Welcome to the Yocto Project! The Yocto Project is an open-source collaboration project focused on embedded Linux developers. Amongst other things, the Yocto Project uses the Poky build system to construct complete Linux images.
This short document will give you some basic information about the environment as well as let you experience it in its simplest form. After reading this document, you will have a basic understanding of what the Yocto Project is and how to use some of its core components. This document steps you through a simple example showing you how to build a small image and run it using the QEMU emulator.
For complete information on the Yocto Project, you should check out the Yocto Project Website. Through the website, you can find the latest builds, breaking news, full development documentation, and a rich Yocto Project Development Community into which you can tap.
Finally, you might find the Frequently Asked Questions (FAQ) for the Yocto Project at Yocto Project FAQ and the FAQ appendix located in The Yocto Project Reference Manual helpful.
The Yocto Project through the Poky build system provides an open source development environment targeting the ARM, MIPS, PowerPC and x86 architectures for a variety of platforms including x86-64 and emulated ones. You can use components from the Yocto Project to design, develop, build, debug, simulate, and test the complete software stack using Linux, the X Window System, GNOME Mobile-based application frameworks, and Qt frameworks.
Here are some highlights for the Yocto Project:
Provides a recent Linux kernel along with a set of system commands and libraries suitable for the embedded environment.
Makes available system components such as X11, Matchbox, GTK+, Pimlico, Clutter, GuPNP and Qt (among others) so you can create a richer user interface experience on devices that use displays or have a GUI. For devices that don't have a GUI or display, you simply would not employ these components.
Creates a focused and stable core compatible with the OpenEmbedded project with which you can easily and reliably build and develop.
Fully supports a wide range of hardware and device emulation through the QEMU Emulator.
The Yocto Project can generate images for many kinds of devices. However, the standard example machines target QEMU full-system emulation for x86, x86-64, ARM, MIPS, and PPC-based architectures as well as specific hardware such as the Intel® Desktop Board DH55TC. Because an image developed with the Yocto Project can boot inside a QEMU emulator, the development environment works nicely as a test platform for developing embedded software.

PROVIDED RECORDS:
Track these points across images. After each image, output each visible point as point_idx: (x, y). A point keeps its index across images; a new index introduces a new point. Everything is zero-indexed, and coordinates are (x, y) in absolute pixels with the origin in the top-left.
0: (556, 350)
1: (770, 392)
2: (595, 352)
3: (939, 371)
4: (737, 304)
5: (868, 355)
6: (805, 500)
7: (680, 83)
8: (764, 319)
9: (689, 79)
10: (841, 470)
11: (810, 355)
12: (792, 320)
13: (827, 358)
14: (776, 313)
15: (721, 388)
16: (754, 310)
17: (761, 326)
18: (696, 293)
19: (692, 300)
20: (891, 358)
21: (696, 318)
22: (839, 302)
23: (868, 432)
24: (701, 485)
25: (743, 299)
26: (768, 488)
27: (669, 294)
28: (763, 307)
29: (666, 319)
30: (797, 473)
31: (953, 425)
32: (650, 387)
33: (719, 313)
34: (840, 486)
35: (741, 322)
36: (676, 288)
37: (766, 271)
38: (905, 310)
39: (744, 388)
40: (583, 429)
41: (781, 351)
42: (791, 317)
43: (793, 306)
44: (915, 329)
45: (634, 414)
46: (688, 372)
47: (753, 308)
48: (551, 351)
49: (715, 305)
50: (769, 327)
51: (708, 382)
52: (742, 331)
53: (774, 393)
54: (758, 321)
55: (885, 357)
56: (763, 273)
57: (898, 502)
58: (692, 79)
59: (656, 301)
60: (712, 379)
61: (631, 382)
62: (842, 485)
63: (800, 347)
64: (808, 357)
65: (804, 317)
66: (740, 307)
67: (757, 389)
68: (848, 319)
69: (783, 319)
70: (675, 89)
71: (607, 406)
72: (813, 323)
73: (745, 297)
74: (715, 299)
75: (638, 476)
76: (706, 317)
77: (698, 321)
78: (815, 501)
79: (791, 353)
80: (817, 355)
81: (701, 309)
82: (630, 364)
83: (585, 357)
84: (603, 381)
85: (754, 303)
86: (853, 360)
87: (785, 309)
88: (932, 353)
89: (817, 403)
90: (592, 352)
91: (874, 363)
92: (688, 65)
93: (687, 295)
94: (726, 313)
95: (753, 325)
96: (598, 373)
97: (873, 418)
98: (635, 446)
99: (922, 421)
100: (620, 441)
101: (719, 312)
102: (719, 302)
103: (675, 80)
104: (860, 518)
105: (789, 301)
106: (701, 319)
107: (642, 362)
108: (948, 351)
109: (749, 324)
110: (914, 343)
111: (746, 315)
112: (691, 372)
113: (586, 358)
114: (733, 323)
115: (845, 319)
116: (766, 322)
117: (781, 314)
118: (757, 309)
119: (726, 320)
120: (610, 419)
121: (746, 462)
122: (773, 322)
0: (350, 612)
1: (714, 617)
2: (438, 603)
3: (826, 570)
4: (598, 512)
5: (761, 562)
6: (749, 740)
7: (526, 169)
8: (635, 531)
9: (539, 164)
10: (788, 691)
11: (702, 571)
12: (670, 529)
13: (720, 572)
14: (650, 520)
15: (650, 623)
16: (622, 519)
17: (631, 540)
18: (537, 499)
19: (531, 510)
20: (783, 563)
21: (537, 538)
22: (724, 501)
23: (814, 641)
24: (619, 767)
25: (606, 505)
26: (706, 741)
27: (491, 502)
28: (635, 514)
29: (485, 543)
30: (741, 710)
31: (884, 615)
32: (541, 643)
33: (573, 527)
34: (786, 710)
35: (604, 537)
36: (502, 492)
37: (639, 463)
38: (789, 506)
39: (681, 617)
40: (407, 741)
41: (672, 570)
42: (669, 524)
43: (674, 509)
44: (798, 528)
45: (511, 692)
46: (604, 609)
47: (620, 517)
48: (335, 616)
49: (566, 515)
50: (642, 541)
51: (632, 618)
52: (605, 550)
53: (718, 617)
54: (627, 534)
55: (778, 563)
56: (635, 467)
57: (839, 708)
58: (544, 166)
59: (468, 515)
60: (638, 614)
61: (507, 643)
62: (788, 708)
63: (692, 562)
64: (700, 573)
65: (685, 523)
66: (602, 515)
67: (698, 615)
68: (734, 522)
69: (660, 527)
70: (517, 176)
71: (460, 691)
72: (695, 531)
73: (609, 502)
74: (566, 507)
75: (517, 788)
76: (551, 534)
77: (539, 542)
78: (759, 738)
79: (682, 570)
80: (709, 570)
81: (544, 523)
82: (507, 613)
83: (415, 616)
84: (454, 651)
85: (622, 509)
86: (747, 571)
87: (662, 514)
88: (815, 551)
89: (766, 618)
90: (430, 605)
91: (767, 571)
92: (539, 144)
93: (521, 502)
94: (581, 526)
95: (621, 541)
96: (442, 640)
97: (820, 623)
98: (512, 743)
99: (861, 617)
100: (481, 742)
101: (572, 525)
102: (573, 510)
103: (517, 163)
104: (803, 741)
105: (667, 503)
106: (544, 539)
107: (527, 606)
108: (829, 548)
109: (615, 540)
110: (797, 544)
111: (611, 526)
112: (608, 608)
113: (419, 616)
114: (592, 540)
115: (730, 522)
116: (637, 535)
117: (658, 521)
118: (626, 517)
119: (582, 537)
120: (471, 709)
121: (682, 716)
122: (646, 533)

* * *

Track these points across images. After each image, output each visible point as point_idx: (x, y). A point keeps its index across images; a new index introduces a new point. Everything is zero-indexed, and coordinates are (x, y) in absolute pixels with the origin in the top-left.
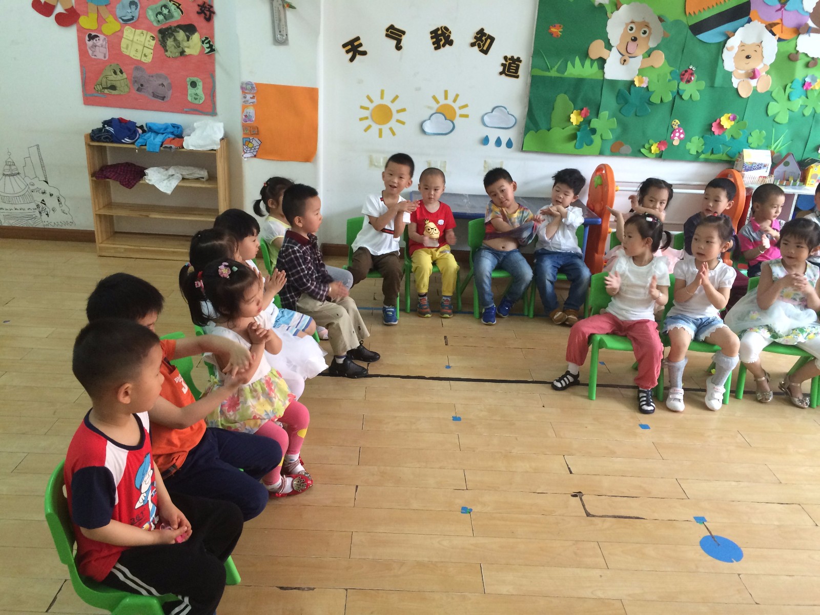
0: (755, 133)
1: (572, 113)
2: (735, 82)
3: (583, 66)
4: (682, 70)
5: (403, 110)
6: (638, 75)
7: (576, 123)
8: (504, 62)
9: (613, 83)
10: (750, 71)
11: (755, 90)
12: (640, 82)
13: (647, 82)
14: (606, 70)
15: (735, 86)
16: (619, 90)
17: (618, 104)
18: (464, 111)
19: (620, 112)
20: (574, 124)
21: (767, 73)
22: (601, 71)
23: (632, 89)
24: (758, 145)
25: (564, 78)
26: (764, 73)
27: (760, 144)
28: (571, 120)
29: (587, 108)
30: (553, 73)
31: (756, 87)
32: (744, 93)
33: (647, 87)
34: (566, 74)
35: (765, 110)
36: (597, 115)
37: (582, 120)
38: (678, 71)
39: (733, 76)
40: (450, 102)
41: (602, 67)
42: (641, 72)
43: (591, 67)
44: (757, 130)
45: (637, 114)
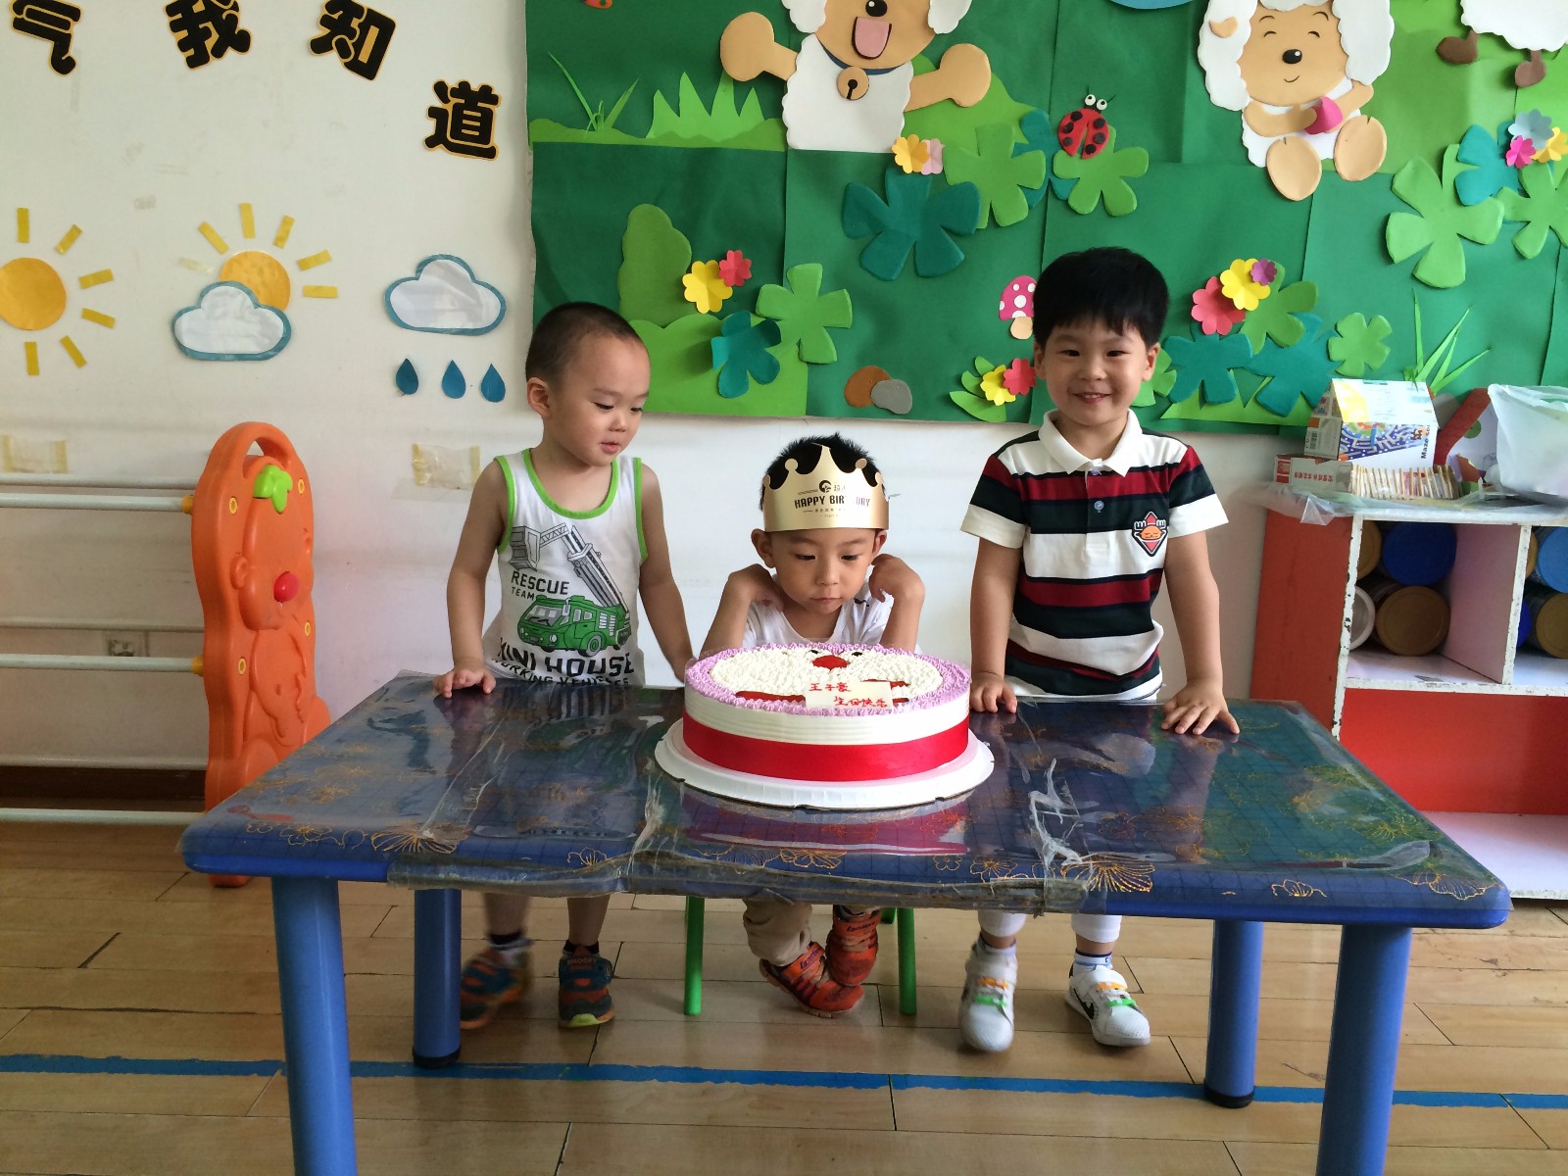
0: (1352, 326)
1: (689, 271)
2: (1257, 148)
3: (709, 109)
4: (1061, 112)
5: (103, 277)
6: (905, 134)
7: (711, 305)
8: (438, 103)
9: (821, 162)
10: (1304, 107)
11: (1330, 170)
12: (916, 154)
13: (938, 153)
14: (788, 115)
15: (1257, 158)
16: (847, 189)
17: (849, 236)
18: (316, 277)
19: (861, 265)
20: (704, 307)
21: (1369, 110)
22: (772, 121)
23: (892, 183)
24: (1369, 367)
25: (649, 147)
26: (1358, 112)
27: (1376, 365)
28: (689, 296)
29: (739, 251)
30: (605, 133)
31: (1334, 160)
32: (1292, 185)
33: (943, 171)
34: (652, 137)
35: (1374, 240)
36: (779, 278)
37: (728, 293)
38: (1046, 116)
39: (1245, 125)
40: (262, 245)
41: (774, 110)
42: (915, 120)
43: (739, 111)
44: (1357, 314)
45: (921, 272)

--

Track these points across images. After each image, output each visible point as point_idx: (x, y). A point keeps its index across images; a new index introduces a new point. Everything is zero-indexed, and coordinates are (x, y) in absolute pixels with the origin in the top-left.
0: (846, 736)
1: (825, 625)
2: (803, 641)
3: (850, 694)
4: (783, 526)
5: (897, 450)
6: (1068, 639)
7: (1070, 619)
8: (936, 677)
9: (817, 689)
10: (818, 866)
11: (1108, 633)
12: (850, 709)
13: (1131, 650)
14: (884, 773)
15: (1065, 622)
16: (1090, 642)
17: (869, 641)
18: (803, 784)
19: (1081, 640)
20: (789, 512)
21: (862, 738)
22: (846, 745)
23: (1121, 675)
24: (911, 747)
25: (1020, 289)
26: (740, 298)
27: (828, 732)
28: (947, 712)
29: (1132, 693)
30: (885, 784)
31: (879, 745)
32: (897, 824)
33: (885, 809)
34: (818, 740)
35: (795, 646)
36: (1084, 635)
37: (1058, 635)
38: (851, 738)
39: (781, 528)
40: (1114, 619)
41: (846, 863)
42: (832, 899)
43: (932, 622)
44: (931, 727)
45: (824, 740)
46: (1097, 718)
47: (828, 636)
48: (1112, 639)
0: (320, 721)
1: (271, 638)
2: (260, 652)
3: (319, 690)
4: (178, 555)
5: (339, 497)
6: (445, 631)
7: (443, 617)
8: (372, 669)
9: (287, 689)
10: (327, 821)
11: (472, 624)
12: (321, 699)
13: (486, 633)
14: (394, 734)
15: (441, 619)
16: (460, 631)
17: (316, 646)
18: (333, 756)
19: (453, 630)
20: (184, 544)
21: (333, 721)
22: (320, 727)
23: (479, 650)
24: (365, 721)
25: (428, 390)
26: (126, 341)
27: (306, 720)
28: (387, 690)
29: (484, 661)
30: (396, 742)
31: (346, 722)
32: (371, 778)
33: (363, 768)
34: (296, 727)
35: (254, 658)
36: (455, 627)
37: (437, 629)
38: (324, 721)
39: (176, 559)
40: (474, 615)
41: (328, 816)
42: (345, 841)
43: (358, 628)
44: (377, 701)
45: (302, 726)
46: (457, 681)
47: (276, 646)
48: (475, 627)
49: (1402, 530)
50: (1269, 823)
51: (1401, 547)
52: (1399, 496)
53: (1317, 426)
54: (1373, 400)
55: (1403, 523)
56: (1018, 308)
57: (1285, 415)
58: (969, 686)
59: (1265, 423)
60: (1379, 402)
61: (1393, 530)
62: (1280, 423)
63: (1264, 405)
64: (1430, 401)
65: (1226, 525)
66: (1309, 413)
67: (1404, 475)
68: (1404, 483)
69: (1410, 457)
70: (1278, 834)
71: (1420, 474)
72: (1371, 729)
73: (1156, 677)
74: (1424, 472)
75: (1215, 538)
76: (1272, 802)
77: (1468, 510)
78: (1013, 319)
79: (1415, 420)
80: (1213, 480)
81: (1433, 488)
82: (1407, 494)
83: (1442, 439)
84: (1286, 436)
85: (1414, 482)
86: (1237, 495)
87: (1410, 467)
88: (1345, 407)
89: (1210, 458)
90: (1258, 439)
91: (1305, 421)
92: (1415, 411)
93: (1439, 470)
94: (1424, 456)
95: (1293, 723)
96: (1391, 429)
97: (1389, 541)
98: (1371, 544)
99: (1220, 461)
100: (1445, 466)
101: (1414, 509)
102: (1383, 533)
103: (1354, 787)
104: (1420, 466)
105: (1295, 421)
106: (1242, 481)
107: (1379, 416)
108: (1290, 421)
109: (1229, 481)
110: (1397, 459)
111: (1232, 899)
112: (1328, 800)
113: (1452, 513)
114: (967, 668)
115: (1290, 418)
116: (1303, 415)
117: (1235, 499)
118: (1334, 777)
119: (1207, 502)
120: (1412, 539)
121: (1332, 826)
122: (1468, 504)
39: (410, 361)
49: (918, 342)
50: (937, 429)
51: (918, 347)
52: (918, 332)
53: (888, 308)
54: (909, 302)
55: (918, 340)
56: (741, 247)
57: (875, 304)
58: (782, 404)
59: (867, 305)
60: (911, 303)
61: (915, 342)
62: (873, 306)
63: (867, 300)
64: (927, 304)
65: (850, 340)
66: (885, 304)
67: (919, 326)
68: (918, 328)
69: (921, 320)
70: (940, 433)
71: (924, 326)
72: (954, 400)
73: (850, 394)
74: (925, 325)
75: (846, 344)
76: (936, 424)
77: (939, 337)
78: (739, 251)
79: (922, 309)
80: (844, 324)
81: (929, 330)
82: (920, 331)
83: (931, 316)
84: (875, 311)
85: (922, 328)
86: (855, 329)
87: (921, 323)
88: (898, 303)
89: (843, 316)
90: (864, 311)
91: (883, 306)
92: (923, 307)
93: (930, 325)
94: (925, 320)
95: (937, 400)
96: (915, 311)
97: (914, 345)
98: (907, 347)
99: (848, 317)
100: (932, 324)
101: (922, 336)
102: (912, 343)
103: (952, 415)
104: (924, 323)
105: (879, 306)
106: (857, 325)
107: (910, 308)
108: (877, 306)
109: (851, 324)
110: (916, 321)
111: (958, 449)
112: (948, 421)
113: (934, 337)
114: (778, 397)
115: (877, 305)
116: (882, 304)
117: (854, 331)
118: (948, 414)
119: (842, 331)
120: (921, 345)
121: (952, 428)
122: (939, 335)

WORK REQUIRED:
In the Yocto Project overview, what build system does the Yocto Project use to construct complete Linux images?

WRITTEN RESPONSE:
The Poky build system.